McMahon said that it is natural for journalists who report on tragedy and disasters to experience psychological reactions like mood swings, sleeplessness, depression and disorientation, which in the long run can affect their work and personal lives.
But these issues can be overcome using peer support networks and self-care techniques, she added.
Journalists also need to be careful and ethical while interviewing trauma survivors to avoid re-traumatizing them, she said, adding that simple things like asking permission and letting them choose the time and place will empower them.
Syed Zain Al-Mahmood, executive director of C-CAB said that there should be discussions about journalists’ mental health needs and newsroom should build guidelines and support mechanisms to help journalists who were facing psychological trauma.
C-CAB would work with newsrooms to bring trauma journalism resources to local journalists, he added.
C-CAB has localised Dart Center’s Style Guide for Trauma-informed Journalism which contains guidance on best practices in trauma reporting.
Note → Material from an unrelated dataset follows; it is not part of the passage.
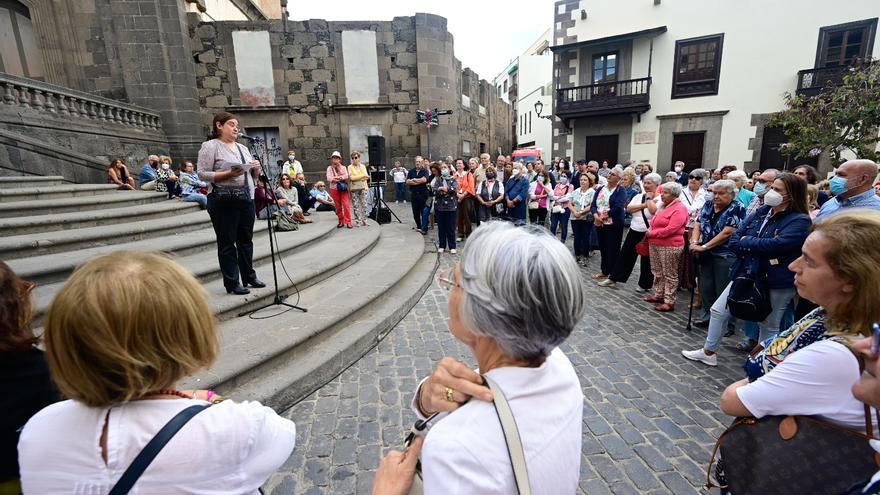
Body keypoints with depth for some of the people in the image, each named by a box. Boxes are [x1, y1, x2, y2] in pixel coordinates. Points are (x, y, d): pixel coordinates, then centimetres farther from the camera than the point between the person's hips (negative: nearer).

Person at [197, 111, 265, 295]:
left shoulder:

British high commission’s head of media and communications Frances Jacks, Dhaka Tribune’s editor Zafar Sobhan, Prothom Alo English web’s head Ayesha Kabir and University of Liberal Arts’ (ULAB) professor of media studies and journalism department Jude W Genilo also spoke at the webinar.
Around 90 journalists from print, electronic and online media attended the main presentation.
C-CAB has been working on both the supply and demand sides of the news ecosystem, ranging from building capacity in mobile journalism, conflict-sensitive journalism, and data journalism to training young people in media literacy.
The Dart Center for Journalism and Trauma, a project of the Columbia University Graduate School of Journalism, is an international resource centre dedicated to improving media coverage of trauma, conflict and tragedy.